Databases are integral part of any organisations operations. They act as storage repositories for large set of data that the respective organisation relies upon for their efficient operations. One of the commonly deployed and open source database application is MySQL. It collects and store a large set of log files (this is a rich user/data activity record) related to the data operations performed on the databased it is hosting.. The log files can be used to build a full or partial data provenance.
This project will build a two sets of MySQL databases with synthetic data and activities for a pre-defined duration. One database would only be collecting the standard log files related to database operations. Whereas the second database will also deploy a provenance collection framework that will collect relevant provenance records. Subsequently, the database log files will be analysed and converted into a provenance record as close to the one collected by the deployed provenance collection framework. This work aims to show whether provenance records can be built as rigorously from the database log files or not.

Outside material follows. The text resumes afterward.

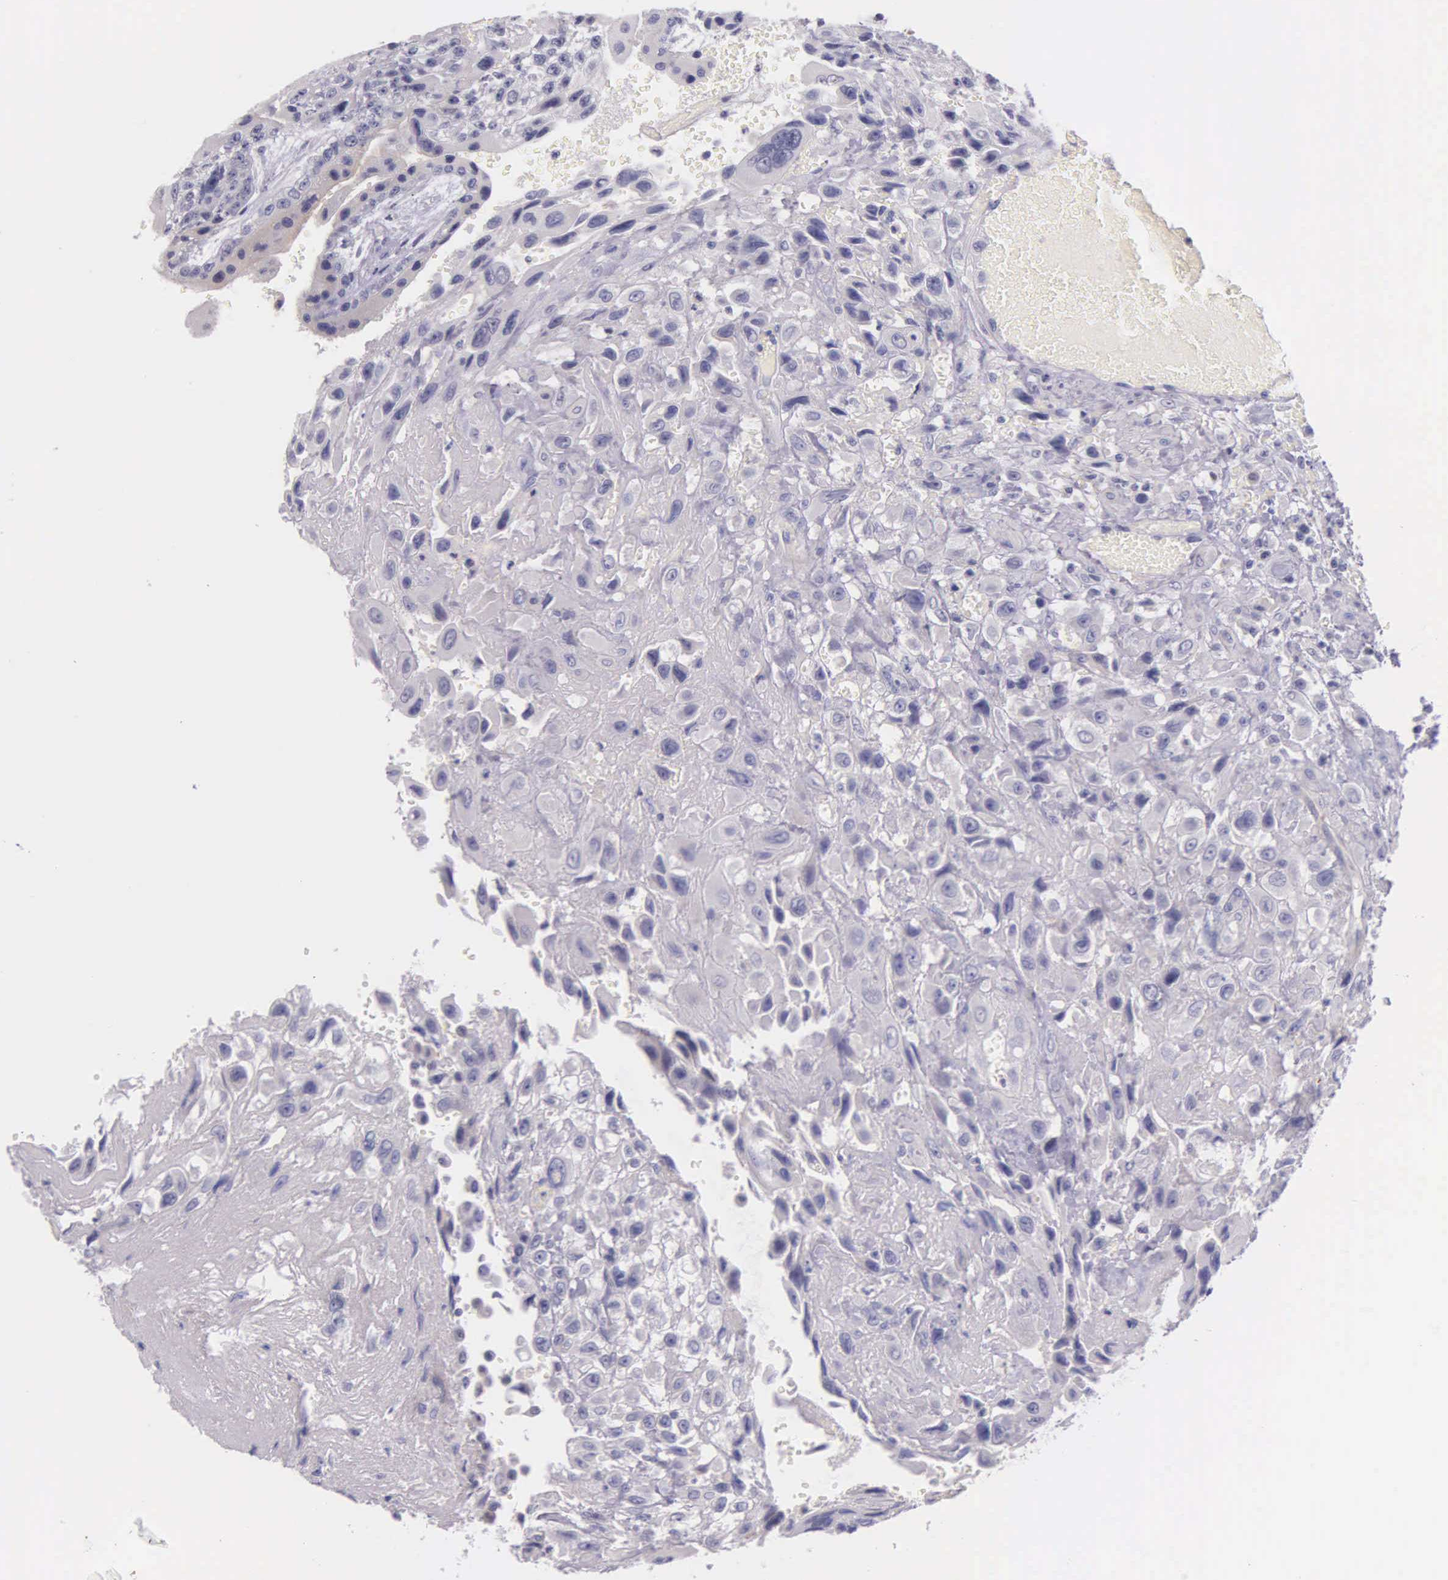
{"staining": {"intensity": "negative", "quantity": "none", "location": "none"}, "tissue": "placenta", "cell_type": "Decidual cells", "image_type": "normal", "snomed": [{"axis": "morphology", "description": "Normal tissue, NOS"}, {"axis": "topography", "description": "Placenta"}], "caption": "High magnification brightfield microscopy of unremarkable placenta stained with DAB (brown) and counterstained with hematoxylin (blue): decidual cells show no significant positivity.", "gene": "THSD7A", "patient": {"sex": "female", "age": 34}}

The student should have an interest in and willingness to learn basic MySQL, ideally would have prior knowledge of basic MySQL logs management. Ideally, would be familiar with Linux environment, have a firm grasp of C or C++ programming language, and like experimenting around with Operating Systems, low level system calls, etc. Good time-keeping, self-starter, self-motivated, responsible and strong writing skills. We would use git and latex to write up the results; prior experience of these would be helpful but not required.
It is intended that once the prototype is build, a controlled lab trail will be conducted, and we anticipate a conference paper being submitted for publication based on the implementation and subsequent trials; the author of the code would be a co-author of this paper.